L'incontro con Harari è del '79: “Mi infilai senza preamboli nel camerino di Fabrizio: sono qui per fare le foto del vostro disco, esordii con sicurezza. Dando tutto per scontato. Tutto tranne quel semplice e diretto “Accomodati pure” con cui lui mi stese. Nessuna condizione, nessuna restrizione”.

Da allora, Harari fotografa De Andrè, lo intervista. Il cantautore gli raccomanda: “Fa come ti pare, basta che dimostri dieci anni in meno”. Nel '90, De Andrè pubblica l'album “Le Nuvole”. Una sera, nella tenuta sarda dell'Agnata, non avendo una cassetta fa ascoltare le nuove canzoni ad Harari, accompagnandosi con la chitarra: “Mi mancò il coraggio di tirare fuori la macchina fotografica. Rimasi inchiodato alla sedia, muto, sempre più toccato da quel magico rosario di parole. Fu quella sera che capìi: Fabrizio sapeva indurre pudore e rispetto. Grazie a quel suo dono specialissimo di farti sentire ammesso nel suo tabernacolo più intimo”. Harari ha fatto di più. Raccogliendo la testimonianza più evidente dell'uomo: le sue fotografie.

E le fotografie sono un viaggio grafico, che gira intorno alle riflessioni del cantautore, a tutto ciò che, in un modo o nell'altro, sono diventate prima canzoni, poi eredità spirituale e intellettuale di un borghese che si fece anarchico, per farsi artista e rimanere anarchico. E borghese.
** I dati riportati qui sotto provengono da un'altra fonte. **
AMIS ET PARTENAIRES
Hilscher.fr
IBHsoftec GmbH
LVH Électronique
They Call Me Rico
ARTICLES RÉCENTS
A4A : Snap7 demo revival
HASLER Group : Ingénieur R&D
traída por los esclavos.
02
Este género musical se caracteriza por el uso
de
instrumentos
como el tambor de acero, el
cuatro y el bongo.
Questa volta, senza voce, De Andrè entra nei nostri pensieri con calma. Nella stessa progressione di un libro. Senza l'urgenza di afferrare un verso, di saldarlo al canto. Soprattutto il De Andrè giovane, nella Borsa d'Arlecchino, che balla con la futura moglie Punny, che canta davanti ad Ave Ninchi e Anna Magnani, nella Città vecchia. Con Paolo Villaggio. Con le amiche.
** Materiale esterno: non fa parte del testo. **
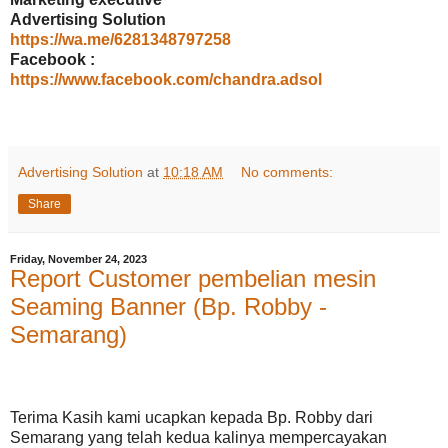
Advertising Solution
https://wa.me/6281348797258
Facebook :
https://www.facebook.com/chandra.adsol
Advertising Solution
at
10:18 AM
No comments:
Share
Friday, November 24, 2023
Report Customer pembelian mesin
Seaming Banner (Bp. Robby -
Semarang)
Terima Kasih kami ucapkan kepada Bp. Robby dari
Semarang yang telah kedua kalinya mempercayakan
Il ragazzo borghese, terribilmente genovese, in mocassini, oxford azzurra, cashmere blu, giubbotto di daino. De Andrè era bello, da giovane. Di un'intensità alla Gèrard Philippe. Senza pretendere nulla, tranne l'esempio, ai cantautori francesi, sbracati e bruttini. Ma l'apparire, per artisti come De Andrè, e prima di lui Gino Paoli e Luigi Tenco, non doveva essere così importante. Con tutto ciò che volevano dire. O per tutte le direzioni “ostinate e contrarie” che avrebbero preso.

Di qualsiasi artista ci ricordiamo come ha cominciato, quando è diventato importante, un idolo, e poi d'improvviso si passa alla maturità, alla svolta dei 50 anni. In qualche caso, come Paoli, Conte, Gaber o i grandi attori inglesi come John Gielund, Ralph Richardson o Laurence Olivier, fissiamo anche l'immagine dei 60 anni.

Per De Andrè non è successo nulla di tutto questo. Eppure, rivederlo in fotografia vale qualche canzone. Per lui, Harari cita una frase di Alvaro Mutis: “Quando perdiamo una persona così, sappiamo che un'altra parte della scarsa fortuna che ci è concessa se n'è andata per sempre”.